Gather every line in the items below that contains the word "True", and copy each of those lines without changes.

--- RECORDS TO USE ---

────────────────────────────────────────

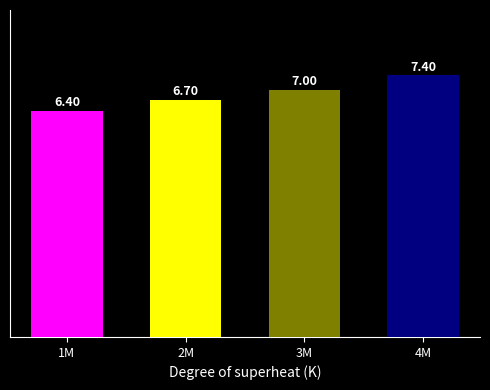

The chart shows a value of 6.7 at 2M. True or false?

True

────────────────────────────────────────

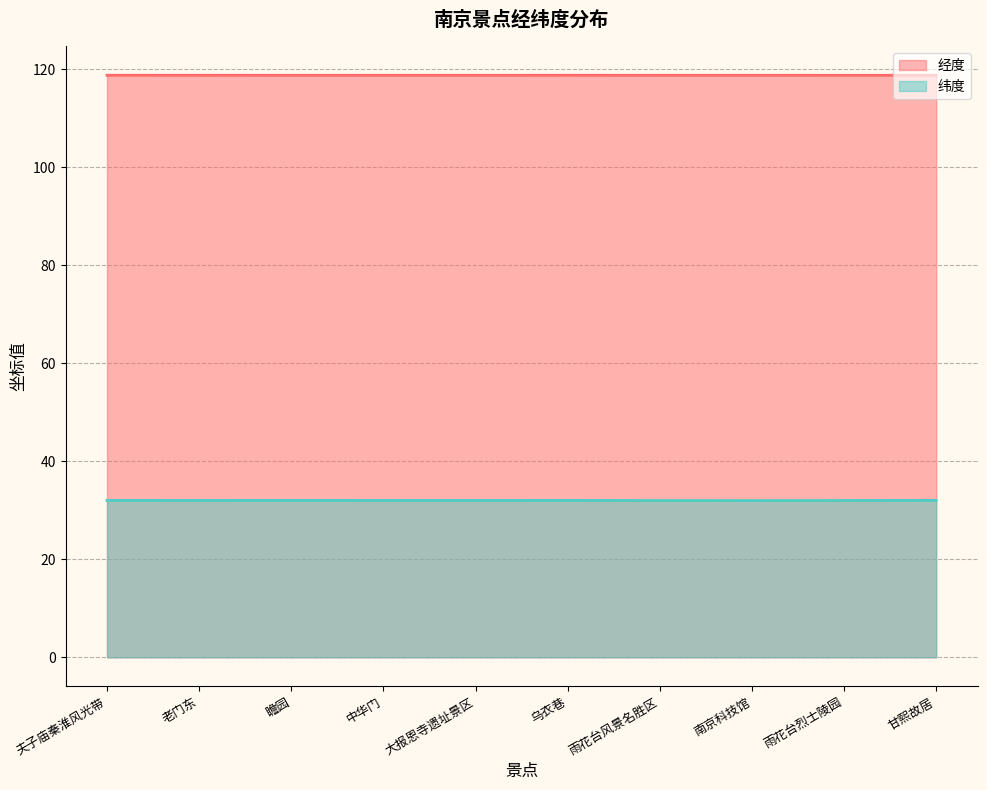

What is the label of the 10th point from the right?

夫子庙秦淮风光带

────────────────────────────────────────

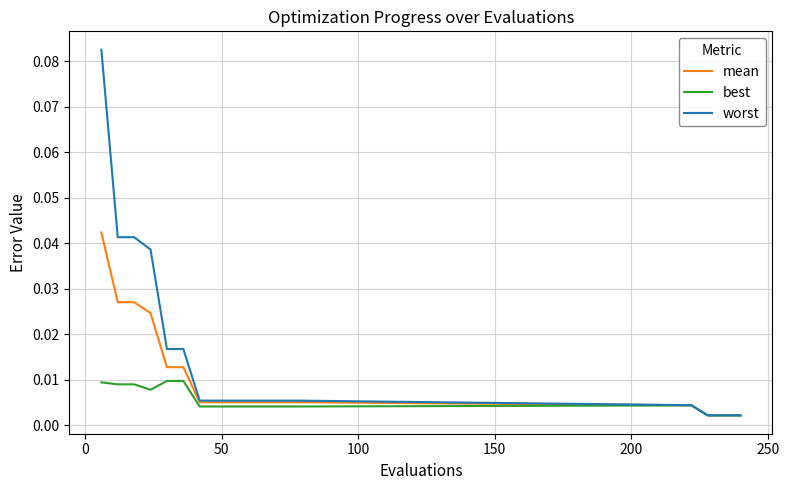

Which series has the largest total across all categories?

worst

────────────────────────────────────────

--- ANSWER TO THE PROBLEM ---
The chart shows a value of 6.7 at 2M. True or false?
True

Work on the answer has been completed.